__Exercise brief__: Look through the records below and copy each line that includes the word "представитель".

__Data for review__:
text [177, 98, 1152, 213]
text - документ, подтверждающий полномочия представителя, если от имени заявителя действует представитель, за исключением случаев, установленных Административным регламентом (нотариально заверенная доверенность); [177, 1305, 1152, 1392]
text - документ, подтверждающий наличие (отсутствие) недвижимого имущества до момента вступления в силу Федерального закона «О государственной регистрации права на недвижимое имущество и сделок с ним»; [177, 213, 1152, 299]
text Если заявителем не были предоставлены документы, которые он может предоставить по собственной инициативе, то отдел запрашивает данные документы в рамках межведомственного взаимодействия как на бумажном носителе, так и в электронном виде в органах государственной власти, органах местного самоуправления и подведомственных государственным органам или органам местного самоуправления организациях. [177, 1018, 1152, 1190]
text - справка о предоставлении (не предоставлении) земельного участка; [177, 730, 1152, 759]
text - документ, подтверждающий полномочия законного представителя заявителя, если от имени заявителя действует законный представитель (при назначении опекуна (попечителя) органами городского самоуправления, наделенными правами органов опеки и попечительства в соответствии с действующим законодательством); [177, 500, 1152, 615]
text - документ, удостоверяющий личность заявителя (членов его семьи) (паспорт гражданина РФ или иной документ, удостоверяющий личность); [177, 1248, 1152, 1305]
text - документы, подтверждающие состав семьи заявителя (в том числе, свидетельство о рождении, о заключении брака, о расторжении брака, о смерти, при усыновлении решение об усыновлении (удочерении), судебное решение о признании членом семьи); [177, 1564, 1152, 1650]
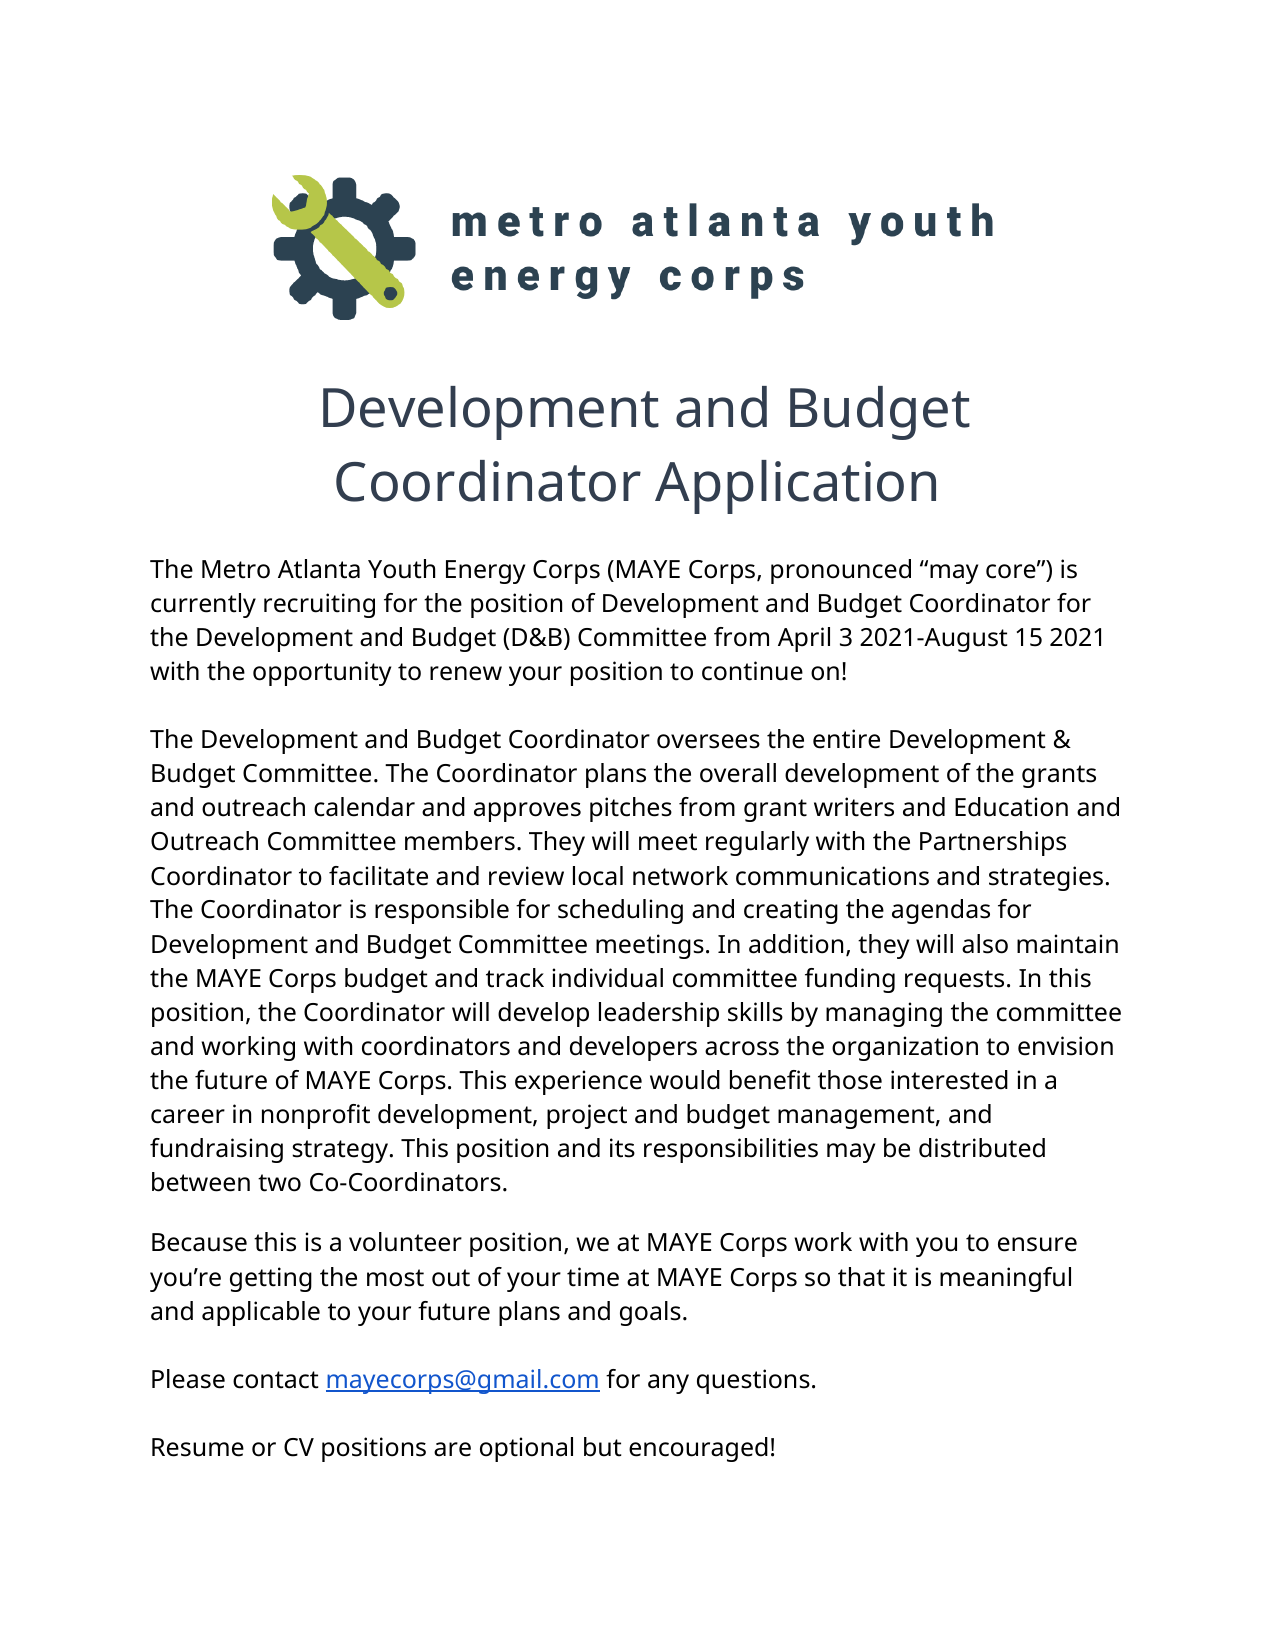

__Exercise solution__:
text - документ, подтверждающий полномочия представителя, если от имени заявителя действует представитель, за исключением случаев, установленных Административным регламентом (нотариально заверенная доверенность); [177, 1305, 1152, 1392]
text - документ, подтверждающий полномочия законного представителя заявителя, если от имени заявителя действует законный представитель (при назначении опекуна (попечителя) органами городского самоуправления, наделенными правами органов опеки и попечительства в соответствии с действующим законодательством); [177, 500, 1152, 615]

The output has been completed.